The lawsuit, filed in federal court in Philadelphia, seeks to halt the diversion of Medicaid enrollees into new plans with limits designed for healthier adult Medicaid enrollees.

The Corbett administration disputed the allegations in the lawsuit.

The filing comes ahead of the Jan. 1 effective date for the administration's plan to restructure benefits in the health-care program that currently serves 1.1 million adults.

Including the expansion of Medicaid's guidelines under the 2010 federal law, Corbett's plan creates three benefit levels to replace the 14 currently in effect. Each Medicaid enrollee would be sorted into a benefit level based on his or her relative health and income.

But Community Legal Services of Philadelphia and the National Health Law Program said reductions in benefits designed for working-age, able-bodied adults are being imposed without adequate notice or clear standards, and they asked a federal judge to stop the plan from taking effect until these concerns are addressed.

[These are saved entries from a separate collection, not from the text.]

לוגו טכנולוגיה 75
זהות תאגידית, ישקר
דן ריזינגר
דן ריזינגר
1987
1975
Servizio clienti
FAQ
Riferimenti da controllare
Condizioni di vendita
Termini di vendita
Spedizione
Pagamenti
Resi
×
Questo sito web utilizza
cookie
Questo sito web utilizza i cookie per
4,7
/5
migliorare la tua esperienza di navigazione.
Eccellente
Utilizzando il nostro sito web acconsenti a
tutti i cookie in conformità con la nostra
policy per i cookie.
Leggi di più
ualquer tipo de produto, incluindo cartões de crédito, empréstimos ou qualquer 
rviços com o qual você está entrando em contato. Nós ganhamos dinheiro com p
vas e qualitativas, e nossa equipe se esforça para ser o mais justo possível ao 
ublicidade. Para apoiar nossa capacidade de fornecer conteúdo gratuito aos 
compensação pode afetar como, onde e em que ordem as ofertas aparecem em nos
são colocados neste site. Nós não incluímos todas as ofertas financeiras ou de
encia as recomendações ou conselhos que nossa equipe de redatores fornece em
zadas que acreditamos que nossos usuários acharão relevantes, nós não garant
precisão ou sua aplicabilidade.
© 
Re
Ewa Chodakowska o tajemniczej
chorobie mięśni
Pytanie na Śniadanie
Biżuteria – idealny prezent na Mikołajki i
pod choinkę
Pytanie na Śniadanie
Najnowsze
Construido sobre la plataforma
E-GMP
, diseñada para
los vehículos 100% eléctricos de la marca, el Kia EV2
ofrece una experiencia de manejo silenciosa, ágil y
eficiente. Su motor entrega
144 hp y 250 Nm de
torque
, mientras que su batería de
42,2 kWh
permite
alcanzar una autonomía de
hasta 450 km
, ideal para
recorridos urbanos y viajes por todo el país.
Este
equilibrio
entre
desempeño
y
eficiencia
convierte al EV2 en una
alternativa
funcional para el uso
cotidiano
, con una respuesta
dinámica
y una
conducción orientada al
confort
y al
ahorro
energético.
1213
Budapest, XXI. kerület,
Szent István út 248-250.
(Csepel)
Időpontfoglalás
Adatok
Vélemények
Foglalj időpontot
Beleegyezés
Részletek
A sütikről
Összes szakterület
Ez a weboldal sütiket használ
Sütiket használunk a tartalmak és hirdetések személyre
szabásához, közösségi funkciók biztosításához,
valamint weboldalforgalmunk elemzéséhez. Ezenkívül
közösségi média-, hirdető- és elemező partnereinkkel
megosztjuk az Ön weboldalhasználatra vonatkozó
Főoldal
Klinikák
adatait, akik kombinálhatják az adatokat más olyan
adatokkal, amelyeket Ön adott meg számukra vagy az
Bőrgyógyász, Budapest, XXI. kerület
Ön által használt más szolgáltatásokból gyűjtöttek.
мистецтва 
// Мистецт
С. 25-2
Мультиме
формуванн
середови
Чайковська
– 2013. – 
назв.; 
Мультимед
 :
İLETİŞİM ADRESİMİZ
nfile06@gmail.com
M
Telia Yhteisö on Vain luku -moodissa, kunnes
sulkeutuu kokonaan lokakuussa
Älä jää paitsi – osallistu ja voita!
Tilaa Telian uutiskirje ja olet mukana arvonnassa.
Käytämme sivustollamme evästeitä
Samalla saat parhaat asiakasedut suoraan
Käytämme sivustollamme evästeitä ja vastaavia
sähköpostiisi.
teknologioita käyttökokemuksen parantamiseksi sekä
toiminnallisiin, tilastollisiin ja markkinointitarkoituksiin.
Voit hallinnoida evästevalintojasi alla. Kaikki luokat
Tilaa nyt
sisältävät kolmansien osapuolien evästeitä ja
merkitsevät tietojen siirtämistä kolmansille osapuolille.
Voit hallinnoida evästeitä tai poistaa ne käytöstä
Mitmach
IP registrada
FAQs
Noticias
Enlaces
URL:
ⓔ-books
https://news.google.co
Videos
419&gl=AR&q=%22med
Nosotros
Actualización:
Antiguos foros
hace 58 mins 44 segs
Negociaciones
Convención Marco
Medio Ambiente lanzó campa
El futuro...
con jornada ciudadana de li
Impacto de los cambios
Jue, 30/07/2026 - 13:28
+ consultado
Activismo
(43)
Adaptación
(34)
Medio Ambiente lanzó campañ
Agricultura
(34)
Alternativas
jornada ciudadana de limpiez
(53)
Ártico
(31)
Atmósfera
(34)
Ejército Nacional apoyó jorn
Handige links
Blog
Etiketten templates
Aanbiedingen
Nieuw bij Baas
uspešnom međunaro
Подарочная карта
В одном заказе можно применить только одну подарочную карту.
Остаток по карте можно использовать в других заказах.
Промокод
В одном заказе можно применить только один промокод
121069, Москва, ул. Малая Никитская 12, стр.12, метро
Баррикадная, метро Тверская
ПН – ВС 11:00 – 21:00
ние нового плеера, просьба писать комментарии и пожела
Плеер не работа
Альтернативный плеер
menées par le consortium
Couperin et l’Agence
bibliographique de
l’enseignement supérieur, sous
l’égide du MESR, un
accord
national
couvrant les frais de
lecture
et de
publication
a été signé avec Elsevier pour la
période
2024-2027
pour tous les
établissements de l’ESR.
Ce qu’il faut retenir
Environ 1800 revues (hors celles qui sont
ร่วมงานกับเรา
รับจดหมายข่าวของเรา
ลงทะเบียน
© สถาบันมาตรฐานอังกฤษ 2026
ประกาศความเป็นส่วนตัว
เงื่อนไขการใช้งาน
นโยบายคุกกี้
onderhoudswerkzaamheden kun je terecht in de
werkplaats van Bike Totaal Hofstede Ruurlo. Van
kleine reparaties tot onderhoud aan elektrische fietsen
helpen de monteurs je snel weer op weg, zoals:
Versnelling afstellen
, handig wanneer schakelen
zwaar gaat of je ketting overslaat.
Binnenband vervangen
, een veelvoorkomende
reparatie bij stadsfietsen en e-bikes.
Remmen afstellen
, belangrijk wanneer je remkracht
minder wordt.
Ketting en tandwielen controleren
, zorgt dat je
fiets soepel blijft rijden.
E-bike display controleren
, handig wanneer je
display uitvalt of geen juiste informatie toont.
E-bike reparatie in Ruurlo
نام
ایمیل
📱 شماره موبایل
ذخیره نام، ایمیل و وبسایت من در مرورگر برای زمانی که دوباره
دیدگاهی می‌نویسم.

The complaint was filed on behalf of two Philadelphia residents.

The system violates the Social Security Act and constitutional guarantees of due process, the lawsuit says.

In a statement Monday, the Corbett administration said that it disagrees with the lawsuit's contentions and that it would work to avoid confusion or disruption of service. People can be enrolled in a different plan if their medical needs demand it, the Department of Human Services said. Corbett leaves office Jan. 20.